(29 May 2018) – For the next long-term EU budget 2021-2027, the Commission proposes a budget of €373 billion (-4% in constant prices) for the future Cohesion Policy. It will keep 3 categories of regions and give more funds to southern states and less to the central European Visegrad Four countries.
The bulk of European Regional Development Fund and Cohesion Fund investments will go towards innovation, support to small businesses, digital technologies and industrial modernisation. It will also go to the shift towards a low-carbon, circular economy and the fight against climate change, delivering on the Paris Agreement.
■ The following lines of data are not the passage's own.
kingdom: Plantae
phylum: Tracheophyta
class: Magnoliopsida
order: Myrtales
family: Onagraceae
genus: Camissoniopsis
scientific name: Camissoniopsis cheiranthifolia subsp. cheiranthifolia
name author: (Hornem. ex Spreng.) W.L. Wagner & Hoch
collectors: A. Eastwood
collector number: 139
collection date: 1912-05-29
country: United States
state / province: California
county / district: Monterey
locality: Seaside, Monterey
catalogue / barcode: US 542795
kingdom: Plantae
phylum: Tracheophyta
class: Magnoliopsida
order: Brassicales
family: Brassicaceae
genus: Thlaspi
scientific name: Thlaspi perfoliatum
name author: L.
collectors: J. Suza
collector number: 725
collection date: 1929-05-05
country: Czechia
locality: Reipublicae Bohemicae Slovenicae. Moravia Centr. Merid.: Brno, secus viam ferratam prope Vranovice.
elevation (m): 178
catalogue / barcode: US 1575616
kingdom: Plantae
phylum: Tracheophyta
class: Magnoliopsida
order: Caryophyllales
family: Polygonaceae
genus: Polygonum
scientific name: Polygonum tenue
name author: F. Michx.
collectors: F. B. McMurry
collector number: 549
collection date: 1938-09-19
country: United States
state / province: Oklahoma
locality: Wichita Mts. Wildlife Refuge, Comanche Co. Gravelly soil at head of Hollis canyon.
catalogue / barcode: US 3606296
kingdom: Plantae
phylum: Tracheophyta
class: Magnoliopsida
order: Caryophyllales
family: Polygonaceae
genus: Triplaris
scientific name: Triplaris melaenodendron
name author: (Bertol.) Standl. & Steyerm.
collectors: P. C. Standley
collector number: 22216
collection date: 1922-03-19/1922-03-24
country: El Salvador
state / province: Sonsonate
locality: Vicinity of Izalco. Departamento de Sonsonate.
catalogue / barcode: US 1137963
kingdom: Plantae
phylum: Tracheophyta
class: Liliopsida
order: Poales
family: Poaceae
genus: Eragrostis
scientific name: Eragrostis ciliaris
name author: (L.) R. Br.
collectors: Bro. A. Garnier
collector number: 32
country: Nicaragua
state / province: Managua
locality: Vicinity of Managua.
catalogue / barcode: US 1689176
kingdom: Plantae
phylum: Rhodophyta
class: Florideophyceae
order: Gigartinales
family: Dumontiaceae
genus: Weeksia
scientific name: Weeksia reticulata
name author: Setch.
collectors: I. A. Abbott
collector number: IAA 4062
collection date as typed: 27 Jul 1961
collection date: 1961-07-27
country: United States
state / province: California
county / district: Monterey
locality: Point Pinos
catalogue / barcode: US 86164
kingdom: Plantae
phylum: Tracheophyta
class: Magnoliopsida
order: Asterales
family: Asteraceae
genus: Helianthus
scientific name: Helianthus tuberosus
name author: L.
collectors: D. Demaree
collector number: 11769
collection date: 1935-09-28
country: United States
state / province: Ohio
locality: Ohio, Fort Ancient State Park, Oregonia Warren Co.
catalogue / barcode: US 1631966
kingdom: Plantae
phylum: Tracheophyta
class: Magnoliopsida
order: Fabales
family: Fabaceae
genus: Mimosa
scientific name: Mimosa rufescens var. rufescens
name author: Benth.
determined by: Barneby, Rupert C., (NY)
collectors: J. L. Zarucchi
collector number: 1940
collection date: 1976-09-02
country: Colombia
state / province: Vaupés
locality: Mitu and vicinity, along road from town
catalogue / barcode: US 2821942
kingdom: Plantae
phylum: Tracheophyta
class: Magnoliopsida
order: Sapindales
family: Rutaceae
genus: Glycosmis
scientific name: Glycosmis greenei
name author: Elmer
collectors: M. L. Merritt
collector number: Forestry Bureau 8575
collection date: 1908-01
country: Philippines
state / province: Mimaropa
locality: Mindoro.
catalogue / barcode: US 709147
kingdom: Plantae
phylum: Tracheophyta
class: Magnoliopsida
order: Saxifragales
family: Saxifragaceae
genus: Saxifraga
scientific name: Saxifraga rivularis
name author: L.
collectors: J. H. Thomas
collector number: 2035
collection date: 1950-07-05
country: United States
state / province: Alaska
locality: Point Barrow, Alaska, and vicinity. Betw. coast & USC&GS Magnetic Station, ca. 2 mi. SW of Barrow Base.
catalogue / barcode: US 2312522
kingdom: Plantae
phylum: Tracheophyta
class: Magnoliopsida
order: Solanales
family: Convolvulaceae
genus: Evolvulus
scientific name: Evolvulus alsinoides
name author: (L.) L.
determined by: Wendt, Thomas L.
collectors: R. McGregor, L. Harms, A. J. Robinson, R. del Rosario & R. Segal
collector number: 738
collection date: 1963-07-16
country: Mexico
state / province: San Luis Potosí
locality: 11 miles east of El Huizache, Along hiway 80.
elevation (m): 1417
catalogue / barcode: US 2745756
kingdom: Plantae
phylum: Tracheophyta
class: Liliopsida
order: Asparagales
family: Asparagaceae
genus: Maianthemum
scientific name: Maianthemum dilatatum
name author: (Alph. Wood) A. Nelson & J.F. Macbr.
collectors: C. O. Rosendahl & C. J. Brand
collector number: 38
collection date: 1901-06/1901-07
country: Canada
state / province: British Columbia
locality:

Regions still lagging behind in terms of growth or income – mostly located in the South and East of Europe – will keep benefiting from important EU support. Cohesion Policy will continue investing in all regions, as many of them across Europe – including in richer Member States – struggle to achieve industrial transition, fight unemployment and hold their own in a globalised economy.
Cohesion Policy keeps 3 categories of regions: less-developed, transition and more developed regions. To reduce disparities and help low-income and low-growth regions catch up, GDP per capita remains the predominant criterion for allocating funds. In addition, new criteria aim at better reflecting the reality on the ground – youth unemployment, low education level, climate change and the reception and integration of migrants.
Local, urban and territorial authorities will be more involved in the management of EU funds, while increased co-financing rates will improve ownership of EU-funded projects in regions and cities.